[EXTRACT TO READ Boundary: Start]

# Sub for music



## bob_m (Feb 13, 2012)

Hi All,

I am looking for a new sub-woofer to replace my now defective ACI Titan which I built from a kit many years ago. I am looking for a music solution first and listen at low to moderate levels. My room is 12 x 20 and my mains are NHT Classic 3’s. I was thinking about these three:

PSA 15s
Rythmik 12 or 15 built from Kit
SVS SB-1000/2000

Form all my research I assume I cannot go wrong with either especially at the listening levels I generally use. I should also look at some of these of sealed Dayton kits folks are building over in the DIY forum but figured the Rythmik is a proven design should I go that route. Another sub I looked at was the NHT B12 (great reviews for music) but NHT is currently replacing that model and the new one will not be available until to latter in the year. 

I really like the down firming design of the PSA 15s so I am leaning that way if I don’t build a Rythmik from kit where I can use the same design. Too bad Rythmik dropped their down firing production sub. I remember reading a comment from JMan where he indicated that the Rythmik may have a more relaxed mid-bass compared to the SVS or PSA. That may actually be similar to the ACI titan that I am accustomed so I am keeping that in mind as well. 

Curious as to anyone thoughts. 

Thanks Bob


----------



## tonyvdb (Sep 5, 2007)

I would not concern yourself with the term "musical sub" as if the sub is built well it will do very good at music as well as movies. I do agree that a sub for music only will not need to dig as deep but that said there is no better design that a sub that can.

[EXTRACT TO READ Boundary: End]

▶ TASKS FOR THIS EXERCISE
1 – Restate the paragraph of the subwoofer thread beginning "I really like" as a short bulleted list that keeps its main facts.
2 – Give again, word for word, everything in the subwoofer thread from "Curious as to" down to "sub that can.".

[THE DATA Boundary: Start]

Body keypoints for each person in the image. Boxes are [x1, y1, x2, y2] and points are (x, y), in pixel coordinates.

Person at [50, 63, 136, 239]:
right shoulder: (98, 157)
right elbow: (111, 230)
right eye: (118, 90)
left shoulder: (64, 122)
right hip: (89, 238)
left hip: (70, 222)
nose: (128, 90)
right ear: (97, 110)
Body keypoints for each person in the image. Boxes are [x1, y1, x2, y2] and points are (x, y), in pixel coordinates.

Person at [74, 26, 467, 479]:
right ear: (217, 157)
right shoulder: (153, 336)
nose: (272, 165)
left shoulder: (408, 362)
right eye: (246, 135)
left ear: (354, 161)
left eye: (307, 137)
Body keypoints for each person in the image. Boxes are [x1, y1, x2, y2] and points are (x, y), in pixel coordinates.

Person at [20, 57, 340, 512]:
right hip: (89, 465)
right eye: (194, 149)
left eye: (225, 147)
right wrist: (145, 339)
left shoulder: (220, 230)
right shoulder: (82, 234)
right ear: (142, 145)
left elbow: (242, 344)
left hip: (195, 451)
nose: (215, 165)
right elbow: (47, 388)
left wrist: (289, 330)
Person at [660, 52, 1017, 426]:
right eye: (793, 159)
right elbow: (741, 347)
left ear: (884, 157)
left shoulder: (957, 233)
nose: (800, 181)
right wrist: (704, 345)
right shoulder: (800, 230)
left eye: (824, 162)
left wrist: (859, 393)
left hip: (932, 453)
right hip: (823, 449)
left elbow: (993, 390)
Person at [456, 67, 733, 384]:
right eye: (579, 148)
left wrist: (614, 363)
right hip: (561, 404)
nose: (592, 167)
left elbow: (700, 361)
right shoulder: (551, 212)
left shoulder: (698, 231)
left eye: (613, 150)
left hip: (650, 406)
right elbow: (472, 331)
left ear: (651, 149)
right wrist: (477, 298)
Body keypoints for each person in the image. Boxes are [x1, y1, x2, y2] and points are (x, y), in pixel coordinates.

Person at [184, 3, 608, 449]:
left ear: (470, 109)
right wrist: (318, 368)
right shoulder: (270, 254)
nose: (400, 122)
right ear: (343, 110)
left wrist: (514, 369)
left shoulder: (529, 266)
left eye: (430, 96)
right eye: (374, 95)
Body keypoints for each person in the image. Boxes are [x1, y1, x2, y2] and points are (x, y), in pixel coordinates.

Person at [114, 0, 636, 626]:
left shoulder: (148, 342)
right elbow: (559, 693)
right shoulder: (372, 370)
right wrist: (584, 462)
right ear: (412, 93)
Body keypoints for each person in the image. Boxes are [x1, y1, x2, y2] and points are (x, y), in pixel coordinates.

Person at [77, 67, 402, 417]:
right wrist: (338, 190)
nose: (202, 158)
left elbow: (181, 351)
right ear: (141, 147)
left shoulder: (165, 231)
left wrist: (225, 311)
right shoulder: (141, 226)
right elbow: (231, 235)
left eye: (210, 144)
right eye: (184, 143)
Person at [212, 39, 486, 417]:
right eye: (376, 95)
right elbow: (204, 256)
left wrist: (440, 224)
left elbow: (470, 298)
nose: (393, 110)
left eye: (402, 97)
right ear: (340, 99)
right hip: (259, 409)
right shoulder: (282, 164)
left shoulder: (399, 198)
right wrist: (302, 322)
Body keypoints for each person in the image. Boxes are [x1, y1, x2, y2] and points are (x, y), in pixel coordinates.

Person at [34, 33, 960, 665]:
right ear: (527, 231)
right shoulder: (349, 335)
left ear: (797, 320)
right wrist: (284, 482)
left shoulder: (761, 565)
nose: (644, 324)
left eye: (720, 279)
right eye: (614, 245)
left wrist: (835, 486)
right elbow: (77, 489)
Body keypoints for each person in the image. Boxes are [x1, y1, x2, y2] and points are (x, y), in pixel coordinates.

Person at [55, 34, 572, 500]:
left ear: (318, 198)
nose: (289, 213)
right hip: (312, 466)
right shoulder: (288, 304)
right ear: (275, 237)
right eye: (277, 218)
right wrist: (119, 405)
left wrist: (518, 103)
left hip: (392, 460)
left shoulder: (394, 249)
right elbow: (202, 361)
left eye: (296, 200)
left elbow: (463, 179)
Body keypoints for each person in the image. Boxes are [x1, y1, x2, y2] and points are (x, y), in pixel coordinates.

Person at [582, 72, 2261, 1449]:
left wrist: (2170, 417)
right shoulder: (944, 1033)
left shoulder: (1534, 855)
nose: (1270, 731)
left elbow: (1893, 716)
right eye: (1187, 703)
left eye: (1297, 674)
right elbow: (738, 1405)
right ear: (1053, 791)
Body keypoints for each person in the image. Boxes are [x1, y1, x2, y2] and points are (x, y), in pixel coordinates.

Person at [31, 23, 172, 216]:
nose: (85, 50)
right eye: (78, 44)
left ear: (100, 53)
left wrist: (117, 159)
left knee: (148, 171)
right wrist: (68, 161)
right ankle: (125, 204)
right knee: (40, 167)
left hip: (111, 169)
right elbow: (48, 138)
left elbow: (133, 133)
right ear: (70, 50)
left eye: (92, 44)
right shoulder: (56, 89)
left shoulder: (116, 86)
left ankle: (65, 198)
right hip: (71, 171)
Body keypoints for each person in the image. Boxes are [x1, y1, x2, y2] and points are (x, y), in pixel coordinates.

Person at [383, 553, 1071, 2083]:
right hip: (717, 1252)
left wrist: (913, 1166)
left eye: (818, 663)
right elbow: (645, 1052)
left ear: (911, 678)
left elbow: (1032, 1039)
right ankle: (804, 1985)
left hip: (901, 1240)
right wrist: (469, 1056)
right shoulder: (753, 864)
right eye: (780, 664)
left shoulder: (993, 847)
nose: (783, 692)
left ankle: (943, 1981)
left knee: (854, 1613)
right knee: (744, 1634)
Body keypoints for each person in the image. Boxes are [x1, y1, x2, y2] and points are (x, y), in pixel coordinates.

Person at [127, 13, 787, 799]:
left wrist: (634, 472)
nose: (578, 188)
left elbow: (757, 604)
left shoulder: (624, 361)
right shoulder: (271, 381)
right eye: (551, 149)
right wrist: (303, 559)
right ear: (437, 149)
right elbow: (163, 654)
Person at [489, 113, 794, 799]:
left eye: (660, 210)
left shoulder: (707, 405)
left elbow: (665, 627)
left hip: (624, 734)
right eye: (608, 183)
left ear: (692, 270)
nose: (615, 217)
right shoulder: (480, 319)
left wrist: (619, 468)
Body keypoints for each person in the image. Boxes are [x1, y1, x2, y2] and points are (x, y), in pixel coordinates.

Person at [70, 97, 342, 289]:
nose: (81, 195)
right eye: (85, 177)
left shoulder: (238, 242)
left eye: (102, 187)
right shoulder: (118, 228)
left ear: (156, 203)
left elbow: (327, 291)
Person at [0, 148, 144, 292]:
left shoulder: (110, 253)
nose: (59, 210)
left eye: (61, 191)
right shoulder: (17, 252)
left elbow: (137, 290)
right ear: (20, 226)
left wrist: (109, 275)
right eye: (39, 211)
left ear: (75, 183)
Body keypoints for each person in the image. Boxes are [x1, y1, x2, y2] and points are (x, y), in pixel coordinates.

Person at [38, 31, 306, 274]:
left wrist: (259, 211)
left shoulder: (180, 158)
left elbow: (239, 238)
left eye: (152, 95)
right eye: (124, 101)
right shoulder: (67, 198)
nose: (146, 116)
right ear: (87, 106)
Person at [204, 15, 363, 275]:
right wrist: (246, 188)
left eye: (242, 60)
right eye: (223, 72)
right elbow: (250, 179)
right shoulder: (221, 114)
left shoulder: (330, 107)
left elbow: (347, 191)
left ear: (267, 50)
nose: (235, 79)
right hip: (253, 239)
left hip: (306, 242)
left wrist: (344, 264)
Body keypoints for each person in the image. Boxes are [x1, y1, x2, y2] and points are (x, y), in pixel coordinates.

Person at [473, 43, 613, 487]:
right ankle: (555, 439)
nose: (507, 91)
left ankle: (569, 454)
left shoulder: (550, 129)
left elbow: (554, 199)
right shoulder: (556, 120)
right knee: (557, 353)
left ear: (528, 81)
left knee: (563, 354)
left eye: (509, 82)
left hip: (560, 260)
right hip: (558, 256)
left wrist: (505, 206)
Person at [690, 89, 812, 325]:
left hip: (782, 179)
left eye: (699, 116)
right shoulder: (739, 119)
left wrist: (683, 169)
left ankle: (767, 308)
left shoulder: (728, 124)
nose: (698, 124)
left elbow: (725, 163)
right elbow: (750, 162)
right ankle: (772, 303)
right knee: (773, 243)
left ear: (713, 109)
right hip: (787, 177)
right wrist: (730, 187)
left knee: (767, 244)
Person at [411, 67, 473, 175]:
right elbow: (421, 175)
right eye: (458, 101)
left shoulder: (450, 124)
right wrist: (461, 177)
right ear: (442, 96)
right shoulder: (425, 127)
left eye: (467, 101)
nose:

[THE DATA Boundary: End]

▶ RESPONSES IN ORDER
1 –
- The poster prefers the down-firing design of the PSA 15s and leans toward it, unless building a Rythmik from a kit that allows the same design.
- Rythmik has dropped its down-firing production sub, which the poster regrets.
- JMan once commented that the Rythmik may have a more relaxed mid-bass than the SVS or PSA.
- That may be similar to the ACI Titan the poster is used to, so the poster is keeping it in mind.

2 –
Curious as to anyone thoughts. 

Thanks Bob


----------



## tonyvdb (Sep 5, 2007)

I would not concern yourself with the term "musical sub" as if the sub is built well it will do very good at music as well as movies. I do agree that a sub for music only will not need to dig as deep but that said there is no better design that a sub that can.